CyberDodo and Spiders (1-56)
This is a curious yet appropriate question, since we identify insects because they have 6 legs and yet spiders have 8. Furthermore, insects mainly have a body composed of 3 parts, but spiders only have 2. So, contrary to what many people think, spiders are not insects, they belong to the class of arachnids (Aranae).
What are the main characteristics of spiders?

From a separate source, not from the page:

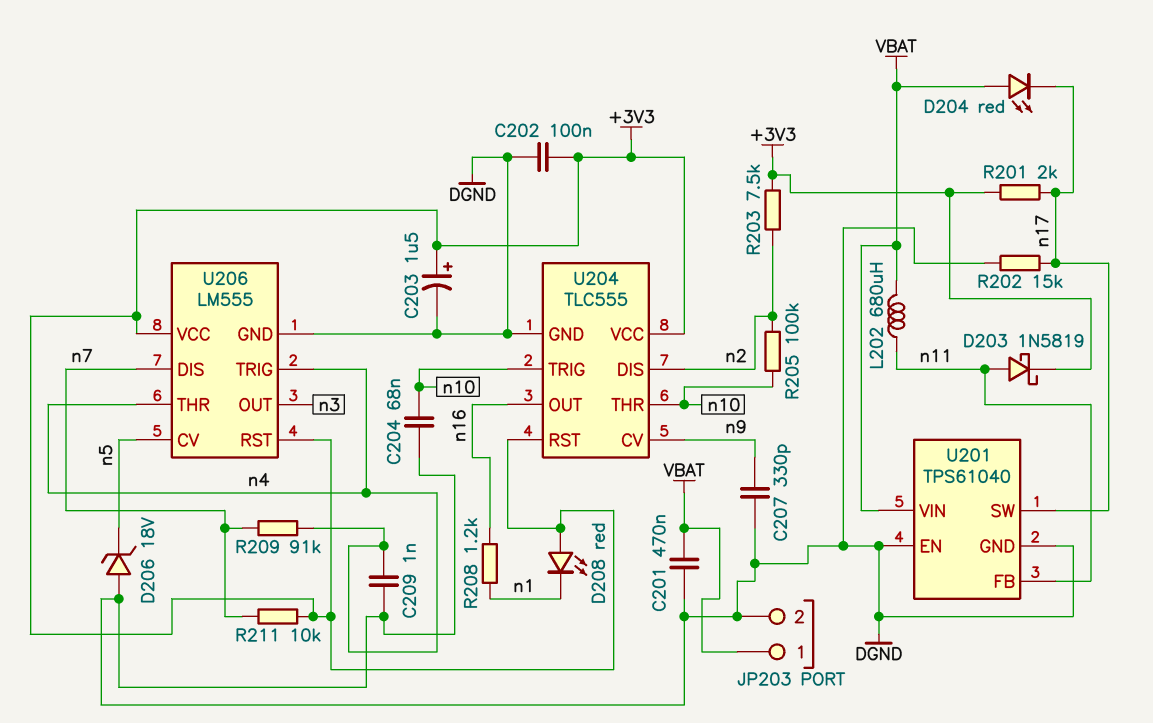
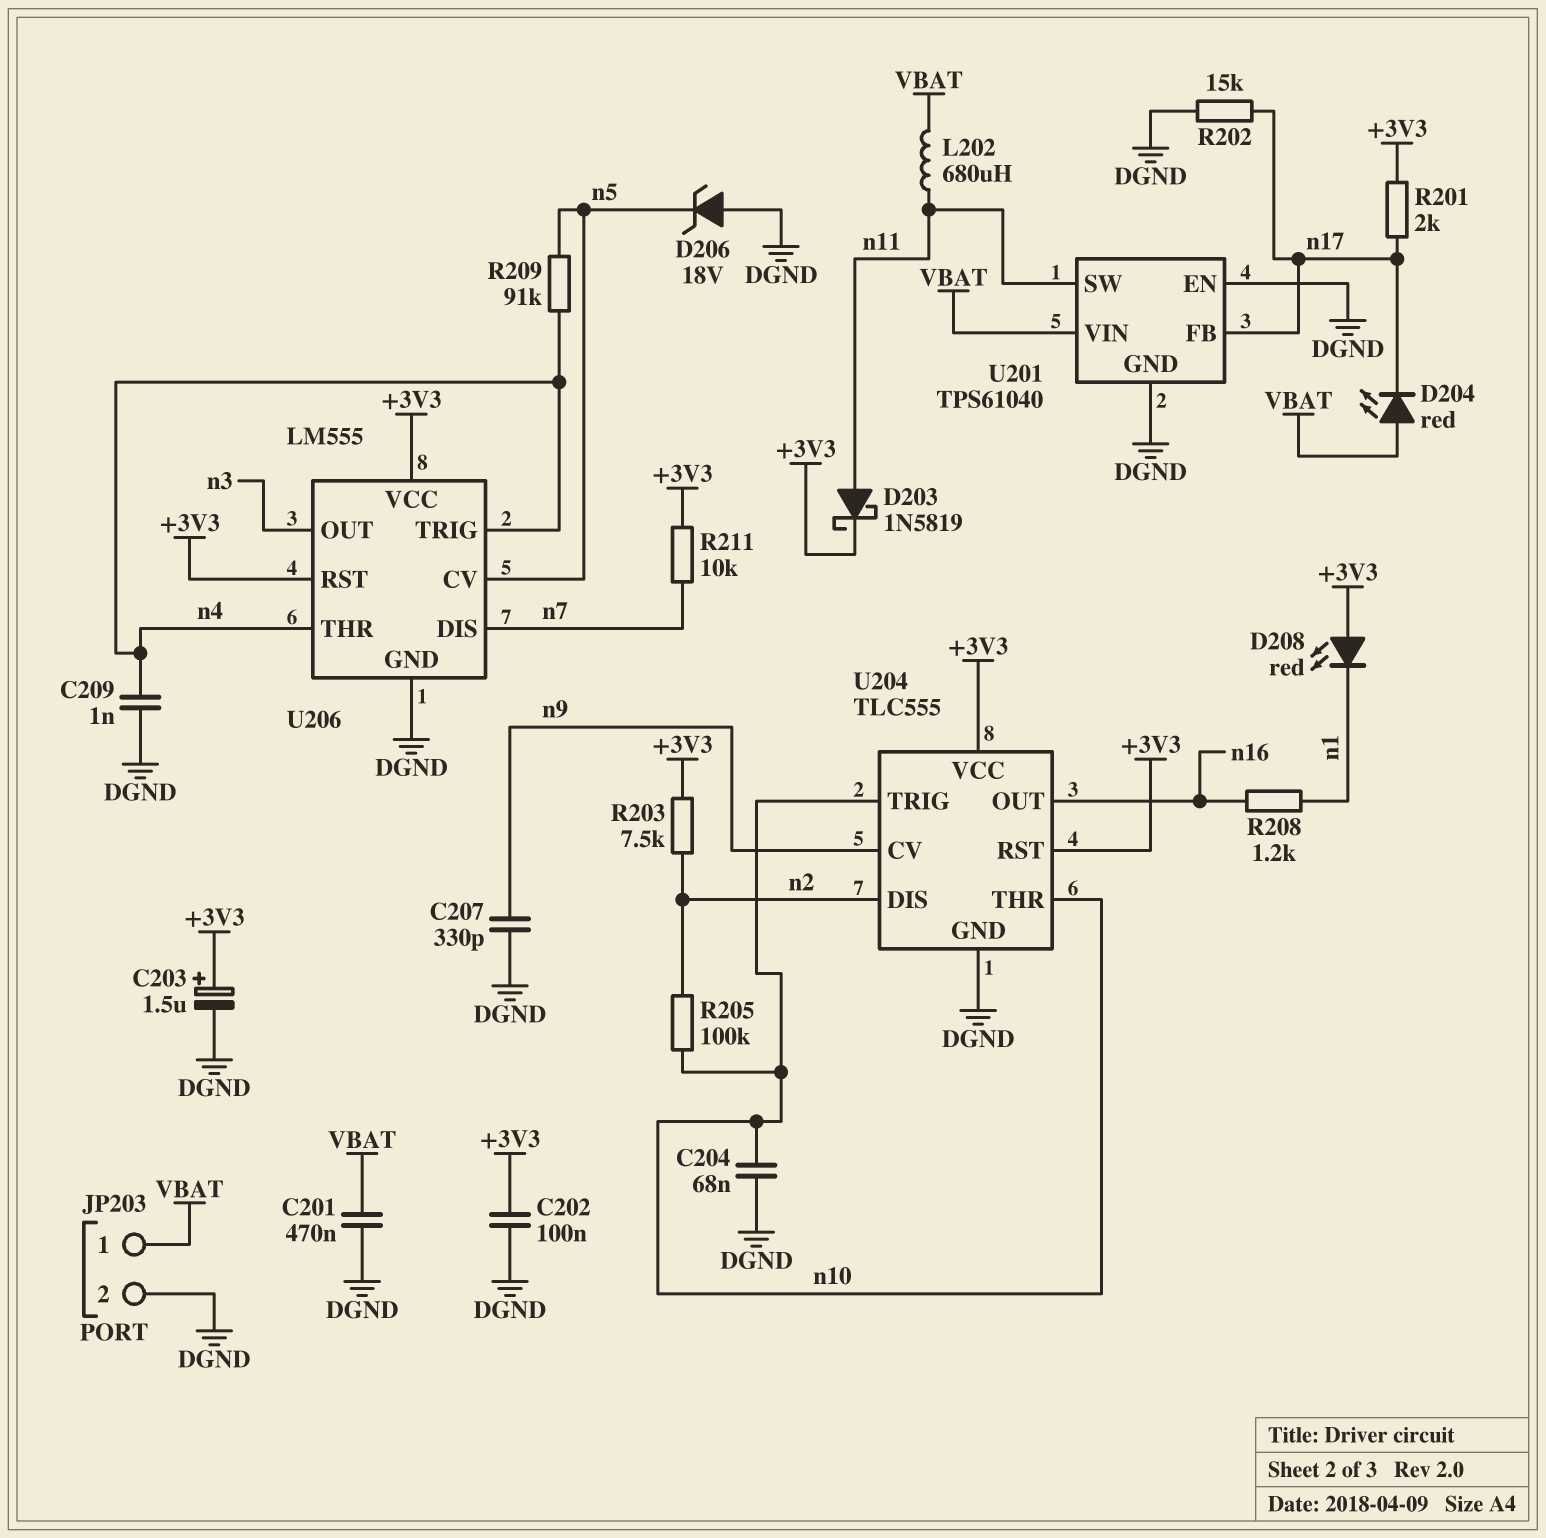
R209: 91k (n4, n7) -> 91k (n4, n5)
U201 pin FB: n11 -> n17
U201 pin SW: n17 -> n11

We already know that they have 8 legs and a body divided into two parts, beginning with the anterior (front), which is called the prosoma or cephalothorax (That is, the "head" and "chest") which houses the brain, eyes (most often it has 8 of them), a stomach, a "mouth" which is surrounded by two pairs of "tools", firstly the chelicerae ending in hooks with which the spider bites its prey and injects its venom and, secondly, the pedipalps which are used to recognise and catch prey. The 8 legs are also attached to the cephalothorax .
The posterior (rear) is called the opisthosoma or simply the abdomen. It contains the lungs, heart, liver, sexual organs and glands that produce silk.
The front and rear are interconnected by a much thinner section: the pedicel, which contributes to the flexibility of the spider's body.
Are males and females the same size?
There may be some species of spiders with large physical differences, where the male is much smaller than the female. This is significant sexual dimorphism.
Are spiders hairy?
Not only are they hairy, but they are covered by different types of hairs. These are proper sense organs which transmit a great deal of information about their environment, here is a non-exhaustive list of examples:
- Trichobothrias are sensitive to movement in the air and help them to identify things such as a fly in flight
- Bristles act as sensors for vibrations in their nets, which is very useful when an insect has been trapped
- Other hairs function as laboratories that will analyse the ambient molecules, they are proper chemoreceptors.
Surprising as this may seem, it is not inconsistent to say that their hairs transmit more information to spiders than their eyes, even though most of them have 8.
Why do spiders molt?
Because, unlike humans, for example, they have no 'internal skeleton", but an outside one, which is called an exoskeleton. This means that as they grow, they find themselves cramped in a hard cuticle which can not stretch. The only solution is to shed the old skin regularly for a new one, this operation is called molting. For most spider species, this happens a dozen times during their lives.
How does molting take place? When its exoskeleton becomes too small, the spider finds a safe place and makes it "crack". It then sheds its old skin with varying degrees of difficulty and taking advantage of the lack of stress, it increases in volume. The new skin will harden quickly, but during this time, it is particularly vulnerable to predators.
It sheds its old skin, which experts call "exuviae" and is often confused with a dead spider.
What is autotomy?
This is the impressive ability that spiders have to cut off a member in case of necessity! This amputation does not occur in just any way but so as not to endanger its life. In addition, it can regenerate the lost limb at its next molt.
How do spiders reproduce?
Most of the time, it's a tragic story for the male which will not survive. It will first produce sperm that is ejaculated onto a web that has been specially woven for this purpose. Then it transfers and stores it in bulbs (Called copulatory bulbs) located at the end of its pedipalps. The male is now ready to fertilise a female, but he must find her, to do this, pheromones will guide him as surely as a light in the night.
Pheromones are chemical substances produced by the body of most species, which are used to attract partners for the purpose of reproduction. The organs that allow spiders to receive and identify these chemical messages are located at the end of their legs.
Once the male has found the female, after a mating ritual specific to their species, they will mate. This is the introduction of the male copulatory bulbs into the female reproductive tract. Note that the shape of their respective sexual organs is unique to each species and prohibits reproduction between different species.
The end of copulation means death or at least a shortened life cycle for the male, who will either be devoured by the female, or die. For the female, the reproductive cycle is just beginning and depending on the species, she will lay eggs and abandon them (they are wrapped in a cocoon of silk), others keep them on their webs or even on themselves.
Spiders are oviparous, the number of eggs varies greatly from one species to another (from one to thousands).